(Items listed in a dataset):
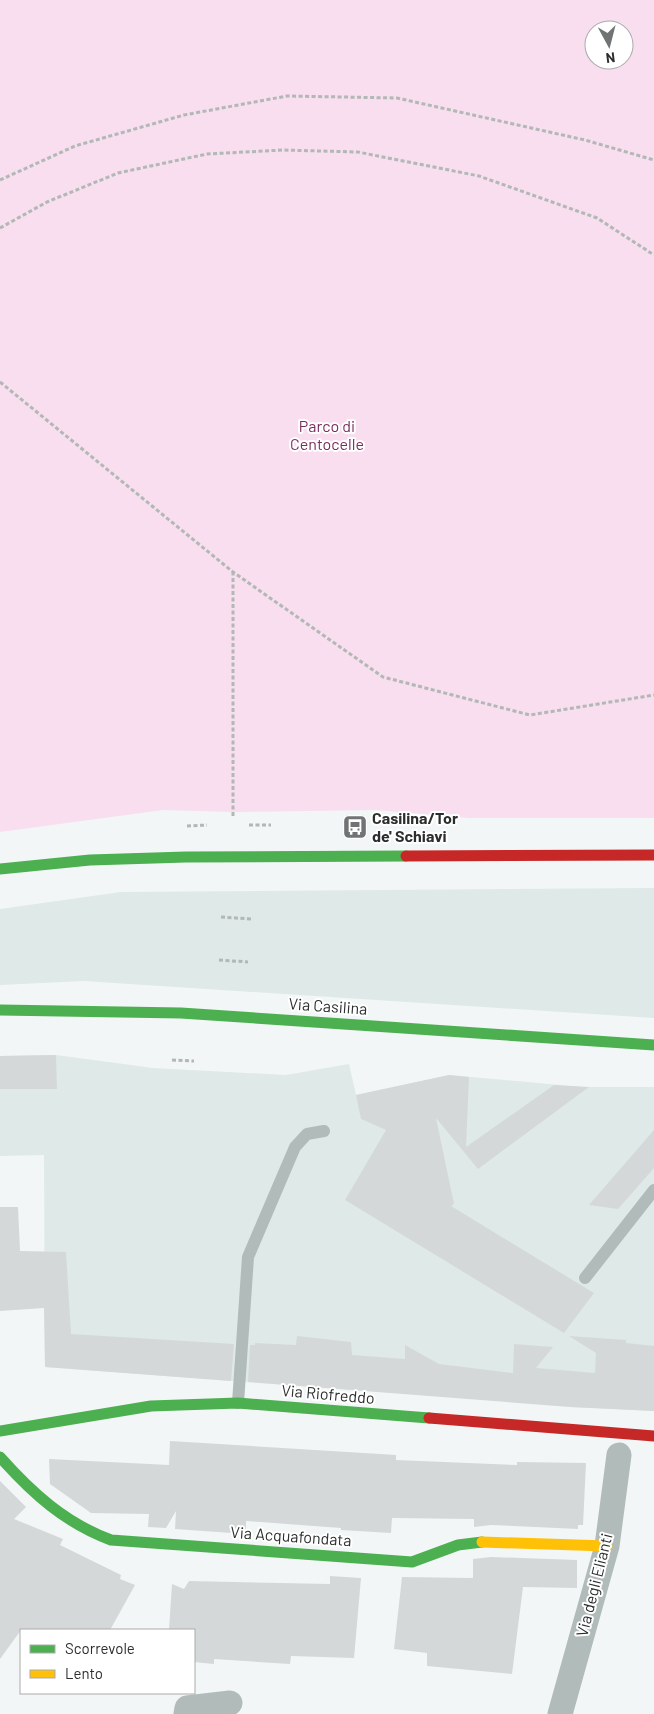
<svg xmlns="http://www.w3.org/2000/svg" width="654" height="1714" font-family="Barlow,sans-serif">
<style>
.built{fill:#dfe9e8}
.green{fill:#f8deee;fill-rule:evenodd}
.building{fill:#d5d8d8}
.lines{fill:none;stroke-linecap:round;stroke-linejoin:round}
.path{stroke:#b1b8b6;stroke-width:3;stroke-dasharray:4 2.5;stroke-linecap:butt}
.lane{stroke:#b1bbba;stroke-width:12}
.street{stroke:#b1bbba;stroke-width:25}
.fast{stroke:#4caf50;stroke-width:11}
.slow{stroke:#ffc107;stroke-width:11}
.jam{stroke:#c62828;stroke-width:11}
.labels{text-anchor:middle;stroke-width:4;stroke-linejoin:round;paint-order:stroke}
.park-label{font-size:16px;fill:#7a2e5f;stroke:#fff}
.poi-label{font-size:16px;font-weight:bold;fill:#2c2e2e;stroke:#fff;text-anchor:start}
.street-label{font-size:16px;fill:#2c2e2e;stroke:#fff}
</style>
<rect width="100%" height="100%" fill="#f2f6f6"/>
<g class="built">
<polygon points="654,888 654,1018 84,981 0,985 0,909 121,892"/>
<polygon points="56,1055 153,1068 286,1075 349,1064 356,1095 449,1075 582,1087 654,1087 654,1411 570,1407 570,1406 45,1367 44,1155 0,1156 0,1056"/>
</g>
<path class="green" d="M0,0H654V818H469L376,810L233,812L163,810L0,832ZM594,30H624V60H594Z"/>
<g class="building">
<polygon points="56,1055 57,1089 0,1089 0,1056"/>
<polygon points="449,1075 469,1077 466,1147 554,1085 589,1087 478,1169 436,1118 454,1204 451,1206 594,1293 564,1333 345,1200 386,1130 361,1119 356,1095"/>
<polygon points="654,1130 654,1168 618,1209 589,1205"/>
<polygon points="0,1207 18,1207 20,1251 66,1252 71,1334 234,1344 231,1381 45,1367 44,1308 0,1311"/>
<polygon points="297,1336 351,1342 352,1355 405,1359 405,1345 439,1364 513,1373 514,1344 553,1347 536,1368 595,1373 596,1353 569,1336 626,1340 626,1343 654,1346 654,1411 570,1407 248,1382 250,1345 255,1345 255,1343 296,1345"/>
<polygon points="170,1441 396,1455 396,1460 517,1465 517,1462 586,1463 583,1525 578,1525 578,1529 491,1525 474,1527 474,1519 392,1518 391,1533 341,1530 341,1528 246,1521 246,1534 175,1529 176,1511 166,1528 148,1527 149,1514 91,1513 50,1484 49,1459 169,1465"/>
<polygon points="0,1481 26,1507 14,1519 63,1539 60,1545 121,1575 120,1579 135,1585 110,1630 21,1630 0,1659"/>
<polygon points="491,1557 577,1560 577,1588 523,1587 512,1674 427,1666 427,1653 394,1649 402,1577 473,1578 473,1559"/>
<polygon points="330,1576 361,1578 354,1658 291,1656 290,1664 214,1659 214,1664 194,1662 194,1630 169,1630 172,1584 184,1589 189,1581 330,1584"/>
</g>
<g class="lines">
<g class="path">
<polyline points="0,180 75,146 184,115 287,96 397,98 585,140 654,160"/>
<polyline points="0,228 47,202 118,173 207,154 283,150 358,152 479,176 597,218 654,255"/>
<polyline points="0,382 233,572 383,677 530,715 654,695"/>
<polyline points="233,816 233,573"/>
<polyline points="249,825 271,825"/>
<polyline points="187,826 207,825"/>
<polyline points="221,917 251,919"/>
<polyline points="219,960 248,962"/>
<polyline points="172,1060 194,1061"/>
</g>
<g class="lane">
<polyline points="585,1278 654,1190"/>
<polyline points="238,1403 248,1257 295,1147 307,1134 324,1131"/>
</g>
<g class="street">
<polyline points="186,1714 187,1708 230,1703"/>
<polyline points="560,1714 607,1546 619,1455"/>
</g>
<g class="fast">
<polyline points="0,869 90,860 186,857 406,856"/>
<polyline points="0,1010 181,1013 654,1045"/>
<polyline points="0,1431 151,1406 238,1403 429,1418"/>
<path d="M0,1457C32,1493 65,1523 111,1540L412,1562L458,1545L482,1542"/>
</g>
<polyline class="slow" points="482,1542 607,1546"/>
<g class="jam">
<polyline points="406,856 654,855"/>
<polyline points="429,1418 654,1436"/>
</g>
</g>
<defs>
<symbol id="bus-square" viewBox="-11 -11 22 22"><rect x="-9" y="-9" width="18" height="18" rx="4" fill="#717474" stroke="#fff"/><path d="M-5-6H5V4H4V6H2V4H-2V6H-4V4H-5ZM-3.5-4V0h7V-4ZM-3.5 1.2v1.5H-2V1.2ZM2 1.2v1.5H3.5V1.2Z" fill="#fff"/></symbol>
</defs>
<g fill-rule="evenodd">
<use href="#bus-square" x="341" y="813" width="28" height="28"/>
</g>
<g class="labels">
<g class="park-label">
<text x="327" y="432">Parco di<tspan x="327" dy="18">Centocelle</tspan></text>
</g>
<g class="poi-label">
<text x="372" y="824">Casilina/Tor<tspan x="372" dy="18">de' Schiavi</tspan></text>
</g>
<g class="street-label">
<text transform="translate(328 1006) rotate(4)" y="6">Via Casilina</text>
<text transform="translate(328 1394) rotate(5)" y="6">Via Riofreddo</text>
<text transform="translate(291 1536) rotate(4)" y="6">Via Acquafondata</text>
<text transform="translate(594 1585) rotate(-76)" y="6">Via degli Elianti</text>
</g>
</g>
<rect x="20" y="1629" width="175" height="65" fill="#ffffff" stroke="#ababab"/>
<rect x="30" y="1645" width="25" height="8" fill="#4caf50" stroke="#ababab"/>
<text x="65" y="1654" font-size="15" fill="#2c2e2e">Scorrevole</text>
<rect x="30" y="1670" width="25" height="8" fill="#ffc107" stroke="#ababab"/>
<text x="65" y="1679" font-size="15" fill="#2c2e2e">Lento</text>
<g transform="translate(609 45) rotate(173)"><circle r="24" fill="#ffffff" stroke="#ababab"/>
<path d="M0-4L9 19L0 12L-9 19Z" fill="#717474"/>
<text y="-8" font-size="14" font-weight="bold" text-anchor="middle" fill="#2c2e2e">N</text>
</g>
</svg>
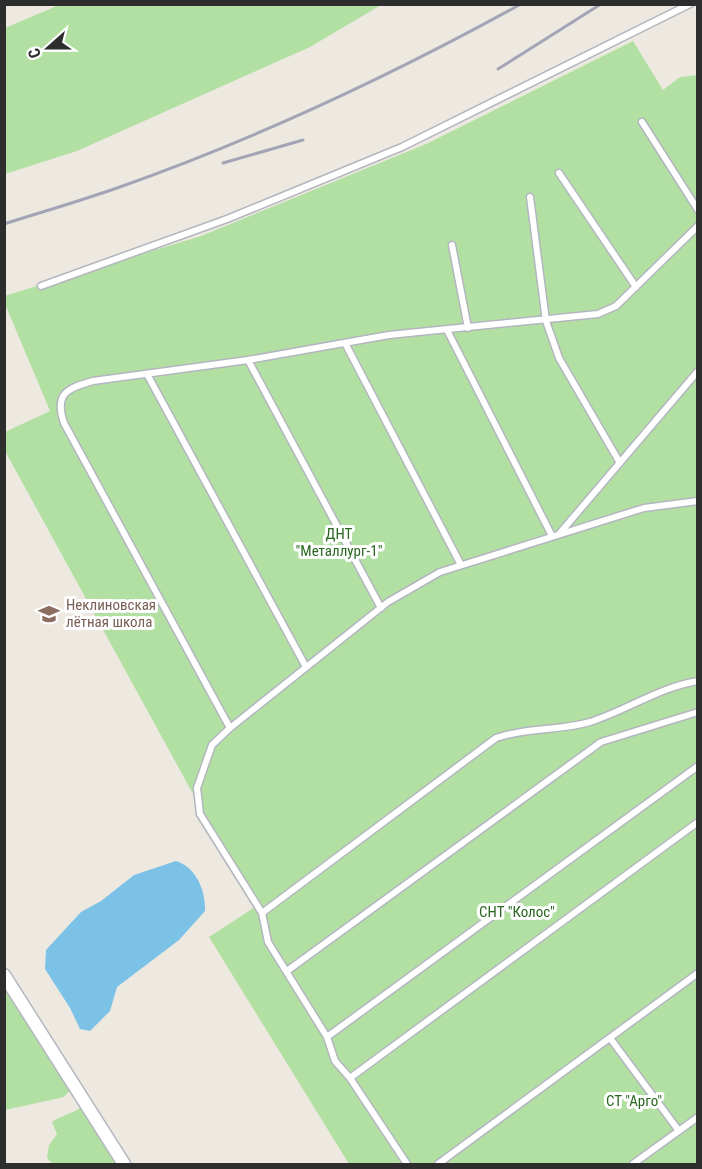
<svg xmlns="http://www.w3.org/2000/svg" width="702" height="1169" font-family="'Roboto Condensed',sans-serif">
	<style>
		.green { fill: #b2e0a2 }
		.water { fill: #7cc2e7 }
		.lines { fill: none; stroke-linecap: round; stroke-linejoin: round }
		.service-casing { stroke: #b4b6bf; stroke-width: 9 }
		.minor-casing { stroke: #b4b6bf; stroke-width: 15 }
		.service { stroke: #fff; stroke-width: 6 }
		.minor { stroke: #fff; stroke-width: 12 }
		.rail { stroke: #a3a5b6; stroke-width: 3 }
		.labels { text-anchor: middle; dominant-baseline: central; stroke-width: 6; stroke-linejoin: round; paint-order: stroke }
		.park-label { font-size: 15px; fill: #296720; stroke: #fff }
		.education-label { font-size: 15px; fill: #785e54; stroke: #fff; text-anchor: start }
	</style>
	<rect width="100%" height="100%" fill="#ede9e1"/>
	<!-- green -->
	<path class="green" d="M59 5V4L381 5 310 47 77 151 5 174V28Z
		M633 41 663 90 680 77 697 75V1162L694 1164H349L209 937 255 907 5 451V432L50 411 5 304 4 296 201 236 426 144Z
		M4 979 73 1087 64 1097 5 1110Z
		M85 1104 121 1164H53L47 1158 49 1145 57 1134 52 1122C63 1114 75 1114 85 1104Z"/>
	<!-- water -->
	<path class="water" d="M176 861C196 867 206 891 205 911L179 940 117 987 110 1011 90 1031 80 1029 70 1008 45 969 46 950 81 912 101 901 134 875Z"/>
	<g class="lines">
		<defs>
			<path id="service" d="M642 122 698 210
				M559 173 636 287
				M530 197 546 321 559 358 620 463
				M452 245 468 328
				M41 286 227 219 402 147 690 4
				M447 330 552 536
				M345 343 461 565
				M248 360 381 608
				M147 374 306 667
				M560 533 698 371
				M230 728 64 423C54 394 67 388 93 381L248 360 389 335 598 314 616 306 698 226
				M262 913 496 738C528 727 559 731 590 722 627 710 660 687 698 681
				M287 971 601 742 698 712
				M327 1037 698 766
				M610 1038 679 1131
				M350 1078 698 822
				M407 1164 350 1078 335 1061 327 1037 268 942 262 913 200 814 197 788 212 745 230 728 388 602 440 572 644 508 698 501
				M438 1164 698 973
				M633 1164 698 1117"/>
			<path id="minor" d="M4 975 124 1164"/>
		</defs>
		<!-- service casing -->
		<use href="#service" class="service-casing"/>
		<!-- minor casing -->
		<use href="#minor" class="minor-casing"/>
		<!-- service -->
		<use href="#service" class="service"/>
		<!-- minor -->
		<use href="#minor" class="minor"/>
		<!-- rail -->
		<path class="rail" d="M498 69 601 4
			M223 163 303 140
			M4 224C42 212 80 201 117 188 256 139 392 75 521 4"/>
	</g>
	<!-- icons -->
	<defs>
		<symbol id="school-bare" viewBox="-9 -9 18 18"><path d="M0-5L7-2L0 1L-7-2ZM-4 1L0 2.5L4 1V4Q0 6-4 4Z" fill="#8d6e63" stroke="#fff" stroke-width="2.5" paint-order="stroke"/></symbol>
	</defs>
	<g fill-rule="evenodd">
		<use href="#school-bare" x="34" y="599" width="30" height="30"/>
	</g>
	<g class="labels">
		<!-- park labels -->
		<g class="park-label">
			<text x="339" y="534">ДНТ<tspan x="339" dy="17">"Металлург-1"</tspan></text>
			<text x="517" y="912">СНТ "Колос"</text>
			<text x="634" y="1101">СТ "Арго"</text>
		</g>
		<!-- education labels -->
		<g class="education-label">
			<text x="66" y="605">Неклиновская<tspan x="66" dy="17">лётная школа</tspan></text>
		</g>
	</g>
	<!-- border -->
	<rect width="702" height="1169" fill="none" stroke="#2d2d2d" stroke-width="12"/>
	<!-- north arrow -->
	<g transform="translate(48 48) rotate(249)" stroke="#ffffff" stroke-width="4.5" paint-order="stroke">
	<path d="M0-4.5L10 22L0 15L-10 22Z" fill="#2d2d2d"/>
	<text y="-9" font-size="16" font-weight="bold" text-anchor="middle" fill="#2d2d2d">С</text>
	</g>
</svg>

(Task requirements):
From the line that contains "M4 224C42 212" through the end of the records above, print every line exactly and nothing else.

(Your response):
			M4 224C42 212 80 201 117 188 256 139 392 75 521 4"/>
	</g>
	<!-- icons -->
	<defs>
		<symbol id="school-bare" viewBox="-9 -9 18 18"><path d="M0-5L7-2L0 1L-7-2ZM-4 1L0 2.5L4 1V4Q0 6-4 4Z" fill="#8d6e63" stroke="#fff" stroke-width="2.5" paint-order="stroke"/></symbol>
	</defs>
	<g fill-rule="evenodd">
		<use href="#school-bare" x="34" y="599" width="30" height="30"/>
	</g>
	<g class="labels">
		<!-- park labels -->
		<g class="park-label">
			<text x="339" y="534">ДНТ<tspan x="339" dy="17">"Металлург-1"</tspan></text>
			<text x="517" y="912">СНТ "Колос"</text>
			<text x="634" y="1101">СТ "Арго"</text>
		</g>
		<!-- education labels -->
		<g class="education-label">
			<text x="66" y="605">Неклиновская<tspan x="66" dy="17">лётная школа</tspan></text>
		</g>
	</g>
	<!-- border -->
	<rect width="702" height="1169" fill="none" stroke="#2d2d2d" stroke-width="12"/>
	<!-- north arrow -->
	<g transform="translate(48 48) rotate(249)" stroke="#ffffff" stroke-width="4.5" paint-order="stroke">
	<path d="M0-4.5L10 22L0 15L-10 22Z" fill="#2d2d2d"/>
	<text y="-9" font-size="16" font-weight="bold" text-anchor="middle" fill="#2d2d2d">С</text>
	</g>
</svg>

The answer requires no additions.